## Texto proporcionado

- - -

La gravedad del asunto parecía considerable. La faena era complicada y la cornada, en caso de producirse, podría llegar a ser mortal para los rojiblancos. Las actuaciones frente a Celta y Barcelona derivaban en un triste bagaje clasificatorio -a pesar de la imagen mostrada en el Camp Nou- y alejaban a los de la ribera del Manzanares de los títulos, viéndose convertidos todos los encuentros de aquí al final de campaña en finales, siendo el primero de los invitados un incordio constante, un conjunto aguerrido e inteligente que, exprimiendo al máximo sus básicos recursos, amenaza con instalarse en puestos europeos frente a grandes potencias como pueden ser el Sevilla, Valencia o incluso el mismo Celta.

El miedo a perder condenó los primeros cuarenta y cinco minutos. Renunciando a todo tipo de belleza futbolística, el Atlético mostró la peor de sus versiones, aumentando incluso los peores registros cosechados hasta el momento, viendo en el balón frontal la mejor de sus bazas. La efectividad de esta idea fue nula. La escasa altura de los once jugadores colchoneros se tradujeron en la incompleto lucha de los balones disputados y la siguiente superioridad armera, la cual se vio reflejada incluso en el dominio del esférico.

El horario y el espectáculo mostrado bien pudieron haber provocado alguna que otra cabezada entre los asistentes. La falta de rigor durante el primer tiempo adormeció, aburrió y arrancó bostezos de el más entregado de los aficionados, alargándose agónicamente y deprimiendo con el paso de los minutos.

Lejos de mostrar un cambio de dinámica durante los primeros minutos del segundo acto, los locales siguieron adormecidos y adormizantes. Como si hubiesen ingerido relajantes en cantidades industriales, la concesión de peligro al Eibar empezaba a ser preocupante, llegando al punto más crítico recién estrenado la segunda mitad del encuentro. Desubicado por momentos como zaguero, como le ocurría en alguna ocasión durante su periplo en el Rayo Vallecano, Saúl facilitó el primero de los tantos de la tarde. Su tropiezo en la frontal se tradujo en un tanto del ex-rojiblanco Keko Gontán, y este, en la reacción instantánea local.

El gol del conjunto vasco despertó bruscamente al Atlético, enfrentándole a una realidad dura y alarmante. La reacción era necesaria, al igual que la victoria. El nerviosismo en la grada no tardó en aparecer, pero se fue disipando rápidamente conforme se sucedían las ocasiones colchoneras. Lucas, brillante pese a su juventud, fue el primero en avisar con un centro desde banda izquierda y, más tarde, la sensación de peligro fue a más con la entrada de nuevos refuerzos como Óliver, Vietto o Fernando Torres.

- - -

## Material de estudio
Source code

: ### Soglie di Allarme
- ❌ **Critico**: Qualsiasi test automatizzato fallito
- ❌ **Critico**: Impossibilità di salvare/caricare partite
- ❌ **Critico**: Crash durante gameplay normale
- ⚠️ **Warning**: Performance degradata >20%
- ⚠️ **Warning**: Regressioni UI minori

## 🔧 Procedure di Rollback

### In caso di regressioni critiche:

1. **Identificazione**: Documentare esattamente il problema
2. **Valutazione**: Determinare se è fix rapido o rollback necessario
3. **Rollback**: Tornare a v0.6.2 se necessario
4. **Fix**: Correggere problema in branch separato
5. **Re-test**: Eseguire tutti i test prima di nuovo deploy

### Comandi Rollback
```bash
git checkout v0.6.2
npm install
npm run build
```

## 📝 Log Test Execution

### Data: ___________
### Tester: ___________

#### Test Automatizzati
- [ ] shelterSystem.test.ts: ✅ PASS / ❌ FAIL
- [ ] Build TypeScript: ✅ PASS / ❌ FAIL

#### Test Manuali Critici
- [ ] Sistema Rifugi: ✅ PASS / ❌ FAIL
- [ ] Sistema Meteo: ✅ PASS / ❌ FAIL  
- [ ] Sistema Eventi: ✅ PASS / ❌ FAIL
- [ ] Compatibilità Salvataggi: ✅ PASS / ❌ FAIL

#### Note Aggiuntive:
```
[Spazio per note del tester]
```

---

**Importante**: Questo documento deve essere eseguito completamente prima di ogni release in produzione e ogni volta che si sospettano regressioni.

- - -

## Consigna A
Explique, en una a tres oraciones y de acuerdo con el texto proporcionado, por qué el balón frontal del Atlético no tuvo ninguna efectividad durante la primera parte.
## Consigna B
Indique si cada afirmación concuerda con el texto proporcionado. Responda sí o no y cite literalmente las palabras del texto que lo deciden: (i) el tropiezo de Saúl en la frontal terminó en un gol de Keko Gontán; (ii) el nerviosismo en la grada se mantuvo hasta el final; (iii) en la primera parte el Atlético dominó la posesión del balón.
## Consigna C
Cite del texto proporcionado el fragmento que comienza en "El gol del conjunto" y termina en "o Fernando Torres.".
Las entradas constituyen un material aparte, independiente del texto proporcionado.

## Respuesta A
La escasa altura de los once jugadores colchoneros les hizo perder la lucha por los balones disputados. Eso produjo la superioridad armera, que se reflejó incluso en el dominio del esférico.

## Respuesta B
(i) Sí: «Su tropiezo en la frontal se tradujo en un tanto del ex-rojiblanco Keko Gontán».
(ii) No: «se fue disipando rápidamente conforme se sucedían las ocasiones colchoneras».
(iii) No: «la siguiente superioridad armera, la cual se vio reflejada incluso en el dominio del esférico».

## Respuesta C
El gol del conjunto vasco despertó bruscamente al Atlético, enfrentándole a una realidad dura y alarmante. La reacción era necesaria, al igual que la victoria. El nerviosismo en la grada no tardó en aparecer, pero se fue disipando rápidamente conforme se sucedían las ocasiones colchoneras. Lucas, brillante pese a su juventud, fue el primero en avisar con un centro desde banda izquierda y, más tarde, la sensación de peligro fue a más con la entrada de nuevos refuerzos como Óliver, Vietto o Fernando Torres.